**PASSAGE FOURNI**
◇ ◇ ◇ ◇ ◇
Des quelque 400 scénarios climatiques évalués dans le cadre du rapport sur le réchauffement de 1,5 degré Celsius présenté par le Groupe d’experts intergouvernemental sur l’évolution du climat (GIEC), à peine une cinquantaine permettent d’éviter de dépasser ce seuil souhaité par les environnementalistes. Et seulement une vingtaine avancent des hypothèses « plausibles » en matière de réduction des émissions polluantes. De quoi faire dire aux chercheurs, dans le cadre d’une nouvelle analyse du Postdam Institute, que la planète a de très fortes chances de franchir la limite de 1,5 degré.
Si tous les « leviers » de mitigation climatique, il pourrait encore être possible de limiter le réchauffement mondial sous la barre de 1,5 degré établie dans l’Accord de Paris sur le climat, le seuil à partir duquel les impacts des changements climatiques seront particulièrement importants, voire catastrophiques.
◇ ◇ ◇ ◇ ◇
**Données enregistrées**
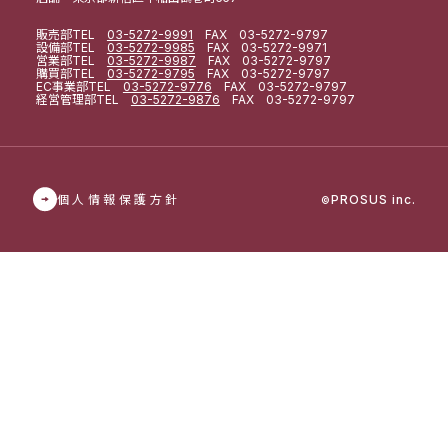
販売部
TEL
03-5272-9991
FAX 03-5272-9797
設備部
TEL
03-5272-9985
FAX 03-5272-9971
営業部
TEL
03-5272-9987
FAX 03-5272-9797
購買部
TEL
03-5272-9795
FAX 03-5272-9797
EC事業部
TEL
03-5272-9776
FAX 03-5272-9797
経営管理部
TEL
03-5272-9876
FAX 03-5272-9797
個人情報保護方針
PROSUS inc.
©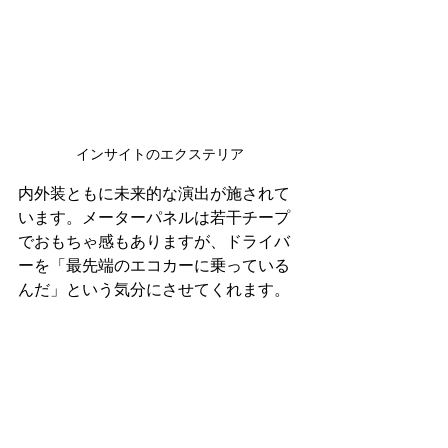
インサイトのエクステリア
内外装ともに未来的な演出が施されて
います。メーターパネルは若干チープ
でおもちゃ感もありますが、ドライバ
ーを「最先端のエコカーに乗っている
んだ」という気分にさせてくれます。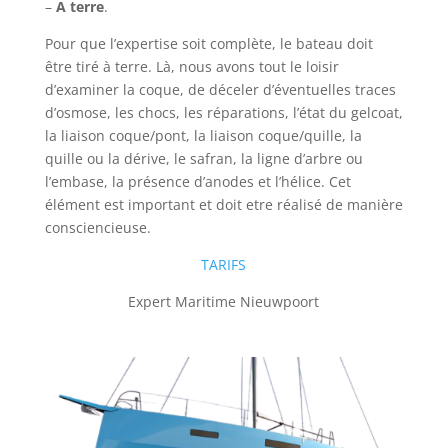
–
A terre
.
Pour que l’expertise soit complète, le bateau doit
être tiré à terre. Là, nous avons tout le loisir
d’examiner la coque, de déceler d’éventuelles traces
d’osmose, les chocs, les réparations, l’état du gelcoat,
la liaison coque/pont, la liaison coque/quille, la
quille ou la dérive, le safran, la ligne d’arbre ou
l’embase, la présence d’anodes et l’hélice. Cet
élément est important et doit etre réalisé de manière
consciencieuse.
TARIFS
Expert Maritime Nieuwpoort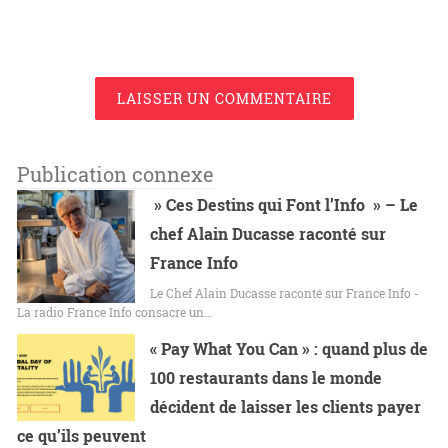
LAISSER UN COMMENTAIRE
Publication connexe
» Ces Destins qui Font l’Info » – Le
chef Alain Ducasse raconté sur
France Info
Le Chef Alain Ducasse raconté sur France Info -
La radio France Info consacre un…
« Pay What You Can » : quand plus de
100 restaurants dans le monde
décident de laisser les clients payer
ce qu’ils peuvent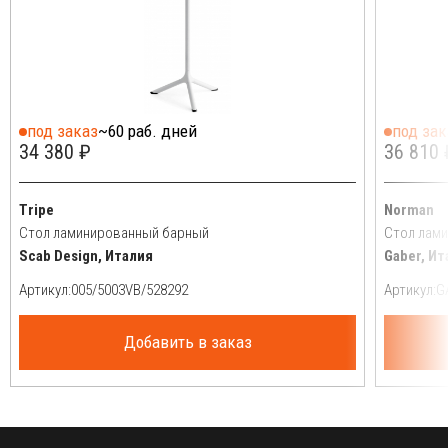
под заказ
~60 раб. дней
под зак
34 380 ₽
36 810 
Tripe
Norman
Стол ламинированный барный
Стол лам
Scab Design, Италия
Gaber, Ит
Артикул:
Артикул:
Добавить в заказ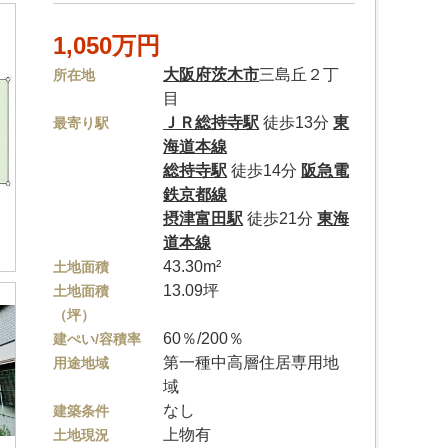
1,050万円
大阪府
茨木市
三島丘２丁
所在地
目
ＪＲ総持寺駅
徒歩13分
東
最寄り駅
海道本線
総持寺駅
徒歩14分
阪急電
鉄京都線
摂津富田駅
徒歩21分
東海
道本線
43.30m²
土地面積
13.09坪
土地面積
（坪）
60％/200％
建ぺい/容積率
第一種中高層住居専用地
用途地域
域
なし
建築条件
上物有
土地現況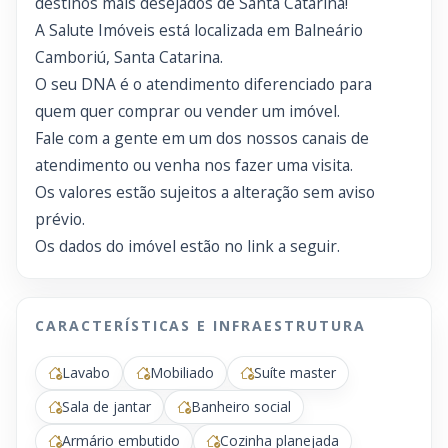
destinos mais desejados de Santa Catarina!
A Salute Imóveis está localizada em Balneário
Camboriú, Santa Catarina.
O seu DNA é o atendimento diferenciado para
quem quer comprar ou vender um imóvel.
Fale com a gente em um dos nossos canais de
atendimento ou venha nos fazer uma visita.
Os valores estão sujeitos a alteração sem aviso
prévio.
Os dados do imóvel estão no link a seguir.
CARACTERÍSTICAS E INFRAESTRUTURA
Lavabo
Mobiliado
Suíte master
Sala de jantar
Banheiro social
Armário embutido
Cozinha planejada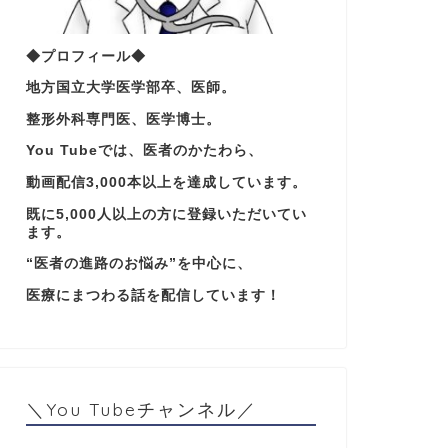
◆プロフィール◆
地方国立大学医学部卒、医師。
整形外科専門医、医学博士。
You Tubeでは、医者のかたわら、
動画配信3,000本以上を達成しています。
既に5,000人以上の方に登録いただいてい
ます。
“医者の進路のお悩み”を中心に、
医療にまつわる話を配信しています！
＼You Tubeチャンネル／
◇ ◇ ◇ ◇ ◇
**CONSIGNE**
D'après le passage sur les scénarios climatiques, combien de scénarios avancent des hypothèses « plausibles » en matière de réduction des émissions polluantes ?

**RÉPONSE ATTENDUE**
Seulement une vingtaine.